═════ Listed records
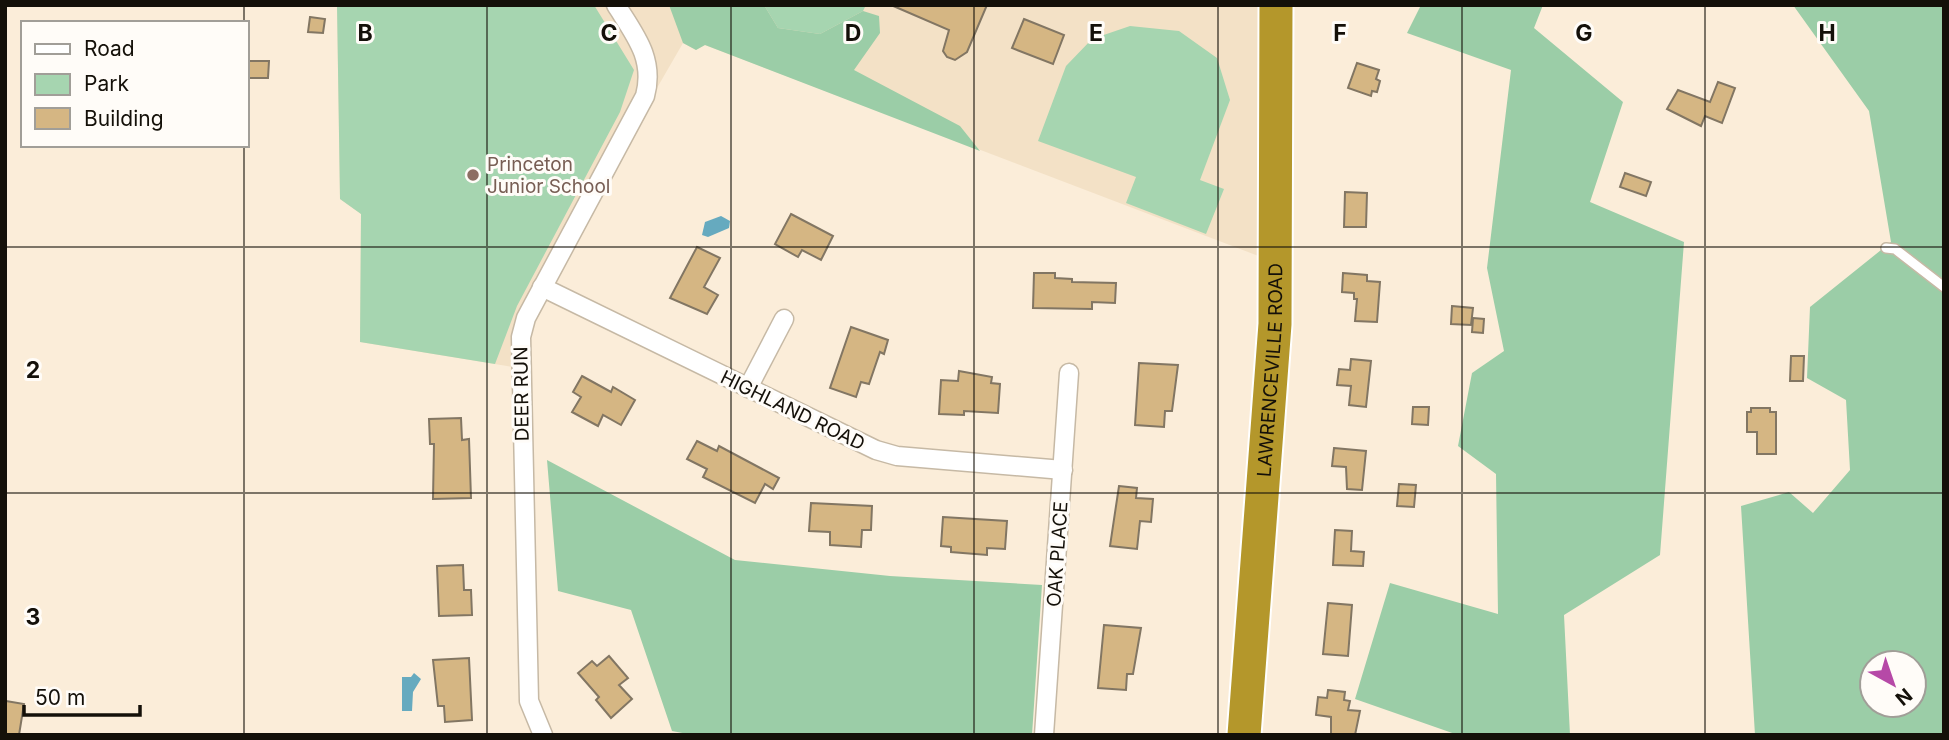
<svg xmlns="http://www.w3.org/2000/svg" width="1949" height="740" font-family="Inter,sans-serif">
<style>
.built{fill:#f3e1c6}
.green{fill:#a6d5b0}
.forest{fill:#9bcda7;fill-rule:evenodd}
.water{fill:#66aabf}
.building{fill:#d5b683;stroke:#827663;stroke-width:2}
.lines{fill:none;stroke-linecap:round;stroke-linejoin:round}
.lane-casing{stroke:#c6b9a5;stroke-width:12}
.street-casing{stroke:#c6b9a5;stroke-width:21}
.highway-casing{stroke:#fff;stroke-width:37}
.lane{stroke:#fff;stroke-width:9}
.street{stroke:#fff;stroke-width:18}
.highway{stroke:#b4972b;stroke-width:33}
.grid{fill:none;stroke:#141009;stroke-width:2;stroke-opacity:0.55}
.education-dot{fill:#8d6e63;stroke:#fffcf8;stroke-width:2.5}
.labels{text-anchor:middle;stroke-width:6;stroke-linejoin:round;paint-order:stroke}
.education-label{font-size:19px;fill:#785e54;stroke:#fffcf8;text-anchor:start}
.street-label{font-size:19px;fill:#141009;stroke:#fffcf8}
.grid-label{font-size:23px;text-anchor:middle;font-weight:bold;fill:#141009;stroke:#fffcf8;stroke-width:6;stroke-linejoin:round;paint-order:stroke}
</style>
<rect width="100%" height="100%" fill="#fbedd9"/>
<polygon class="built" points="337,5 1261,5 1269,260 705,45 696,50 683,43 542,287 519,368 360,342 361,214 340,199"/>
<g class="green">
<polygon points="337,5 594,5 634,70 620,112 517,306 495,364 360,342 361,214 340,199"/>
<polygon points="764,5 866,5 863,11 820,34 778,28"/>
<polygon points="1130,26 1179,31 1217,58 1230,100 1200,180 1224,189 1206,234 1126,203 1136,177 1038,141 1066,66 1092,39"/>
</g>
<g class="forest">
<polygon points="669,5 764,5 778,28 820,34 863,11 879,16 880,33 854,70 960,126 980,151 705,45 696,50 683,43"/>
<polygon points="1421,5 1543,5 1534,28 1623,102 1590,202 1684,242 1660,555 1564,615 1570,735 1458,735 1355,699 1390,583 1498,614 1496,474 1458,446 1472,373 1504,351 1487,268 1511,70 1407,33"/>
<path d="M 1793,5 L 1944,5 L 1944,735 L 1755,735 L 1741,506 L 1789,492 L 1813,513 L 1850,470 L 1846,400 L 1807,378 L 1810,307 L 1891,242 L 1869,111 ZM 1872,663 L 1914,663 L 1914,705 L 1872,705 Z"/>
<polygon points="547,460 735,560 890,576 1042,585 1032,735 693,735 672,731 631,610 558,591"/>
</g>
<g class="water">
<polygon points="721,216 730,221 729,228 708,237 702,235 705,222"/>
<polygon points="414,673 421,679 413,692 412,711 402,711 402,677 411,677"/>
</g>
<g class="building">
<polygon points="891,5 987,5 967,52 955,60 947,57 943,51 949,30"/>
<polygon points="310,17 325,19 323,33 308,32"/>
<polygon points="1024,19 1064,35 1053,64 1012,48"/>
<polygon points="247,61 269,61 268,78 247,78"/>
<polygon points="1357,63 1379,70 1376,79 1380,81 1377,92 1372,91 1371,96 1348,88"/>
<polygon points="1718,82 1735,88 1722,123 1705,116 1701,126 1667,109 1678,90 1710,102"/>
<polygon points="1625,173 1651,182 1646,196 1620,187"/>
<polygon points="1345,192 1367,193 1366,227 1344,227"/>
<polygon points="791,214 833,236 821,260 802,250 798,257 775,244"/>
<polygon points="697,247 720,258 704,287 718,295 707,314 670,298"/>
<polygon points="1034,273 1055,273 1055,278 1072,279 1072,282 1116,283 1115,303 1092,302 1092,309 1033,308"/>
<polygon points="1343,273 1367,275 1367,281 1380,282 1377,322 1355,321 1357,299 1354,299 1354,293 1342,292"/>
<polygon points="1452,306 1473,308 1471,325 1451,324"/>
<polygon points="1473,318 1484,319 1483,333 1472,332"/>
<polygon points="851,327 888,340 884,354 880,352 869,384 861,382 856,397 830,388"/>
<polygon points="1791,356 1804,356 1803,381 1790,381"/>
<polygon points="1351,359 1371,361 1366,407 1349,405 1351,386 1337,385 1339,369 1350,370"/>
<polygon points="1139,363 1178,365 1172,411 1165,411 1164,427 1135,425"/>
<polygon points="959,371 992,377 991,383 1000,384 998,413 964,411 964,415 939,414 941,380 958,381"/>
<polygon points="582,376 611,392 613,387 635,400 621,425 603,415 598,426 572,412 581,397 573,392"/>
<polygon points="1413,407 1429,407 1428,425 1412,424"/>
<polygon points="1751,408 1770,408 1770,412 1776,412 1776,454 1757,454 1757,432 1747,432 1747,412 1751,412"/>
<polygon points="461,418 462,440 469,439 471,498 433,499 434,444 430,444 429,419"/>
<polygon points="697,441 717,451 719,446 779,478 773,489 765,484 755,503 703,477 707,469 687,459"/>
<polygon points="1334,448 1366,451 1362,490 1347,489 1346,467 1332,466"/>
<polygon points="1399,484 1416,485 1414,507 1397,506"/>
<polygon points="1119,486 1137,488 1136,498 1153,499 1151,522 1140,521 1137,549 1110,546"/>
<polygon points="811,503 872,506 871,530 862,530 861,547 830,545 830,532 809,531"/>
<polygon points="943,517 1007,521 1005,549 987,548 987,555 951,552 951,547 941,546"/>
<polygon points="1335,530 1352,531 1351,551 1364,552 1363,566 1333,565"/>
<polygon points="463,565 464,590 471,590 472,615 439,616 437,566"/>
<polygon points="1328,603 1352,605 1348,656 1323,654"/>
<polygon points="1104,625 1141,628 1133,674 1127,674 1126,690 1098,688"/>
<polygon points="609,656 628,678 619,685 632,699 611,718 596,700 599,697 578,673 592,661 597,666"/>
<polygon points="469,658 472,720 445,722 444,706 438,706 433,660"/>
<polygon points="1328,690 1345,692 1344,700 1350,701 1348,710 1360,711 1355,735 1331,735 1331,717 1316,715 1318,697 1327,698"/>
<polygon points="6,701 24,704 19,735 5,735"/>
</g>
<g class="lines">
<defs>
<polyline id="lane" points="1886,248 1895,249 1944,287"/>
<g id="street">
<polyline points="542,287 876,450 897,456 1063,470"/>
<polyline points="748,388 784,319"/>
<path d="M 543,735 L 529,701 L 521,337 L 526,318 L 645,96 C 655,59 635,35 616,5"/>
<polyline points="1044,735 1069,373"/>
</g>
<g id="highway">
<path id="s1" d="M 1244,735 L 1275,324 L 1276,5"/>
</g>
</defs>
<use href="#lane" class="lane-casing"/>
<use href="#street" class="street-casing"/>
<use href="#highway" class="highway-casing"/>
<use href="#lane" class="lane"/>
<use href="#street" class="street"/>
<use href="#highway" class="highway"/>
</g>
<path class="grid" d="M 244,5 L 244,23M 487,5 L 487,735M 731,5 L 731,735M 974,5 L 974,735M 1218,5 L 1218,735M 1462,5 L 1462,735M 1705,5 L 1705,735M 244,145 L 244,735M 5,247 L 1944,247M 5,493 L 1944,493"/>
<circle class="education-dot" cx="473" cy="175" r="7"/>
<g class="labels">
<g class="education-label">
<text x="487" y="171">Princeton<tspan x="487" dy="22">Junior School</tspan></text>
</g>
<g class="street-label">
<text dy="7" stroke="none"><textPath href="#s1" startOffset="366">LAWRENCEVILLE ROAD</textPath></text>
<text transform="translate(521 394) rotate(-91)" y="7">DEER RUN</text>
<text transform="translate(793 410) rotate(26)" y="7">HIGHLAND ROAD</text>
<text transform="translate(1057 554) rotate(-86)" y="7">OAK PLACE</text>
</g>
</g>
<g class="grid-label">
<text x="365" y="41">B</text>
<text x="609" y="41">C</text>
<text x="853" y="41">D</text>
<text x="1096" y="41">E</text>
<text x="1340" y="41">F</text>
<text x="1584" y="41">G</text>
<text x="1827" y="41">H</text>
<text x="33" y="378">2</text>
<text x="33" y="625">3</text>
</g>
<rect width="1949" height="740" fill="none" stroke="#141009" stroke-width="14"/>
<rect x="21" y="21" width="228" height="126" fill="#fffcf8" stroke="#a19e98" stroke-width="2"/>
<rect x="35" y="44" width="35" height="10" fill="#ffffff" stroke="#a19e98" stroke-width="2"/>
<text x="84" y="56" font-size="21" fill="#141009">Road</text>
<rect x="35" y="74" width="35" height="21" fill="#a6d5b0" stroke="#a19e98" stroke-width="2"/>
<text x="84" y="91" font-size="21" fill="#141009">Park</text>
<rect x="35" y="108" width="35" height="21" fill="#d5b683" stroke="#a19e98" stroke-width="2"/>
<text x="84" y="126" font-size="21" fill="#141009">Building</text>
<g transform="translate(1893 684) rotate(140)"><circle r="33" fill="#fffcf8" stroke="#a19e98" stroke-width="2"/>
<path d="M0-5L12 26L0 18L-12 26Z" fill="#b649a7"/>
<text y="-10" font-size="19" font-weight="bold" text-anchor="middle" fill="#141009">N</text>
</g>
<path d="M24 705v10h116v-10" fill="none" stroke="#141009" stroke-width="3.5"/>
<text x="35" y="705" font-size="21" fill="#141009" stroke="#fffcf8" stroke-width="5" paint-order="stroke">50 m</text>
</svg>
══════════
Work to complete
Look through the entries above. Extract each line with the word "casing".

Task result
.lane-casing{stroke:#c6b9a5;stroke-width:12}
.street-casing{stroke:#c6b9a5;stroke-width:21}
.highway-casing{stroke:#fff;stroke-width:37}
<use href="#lane" class="lane-casing"/>
<use href="#street" class="street-casing"/>
<use href="#highway" class="highway-casing"/>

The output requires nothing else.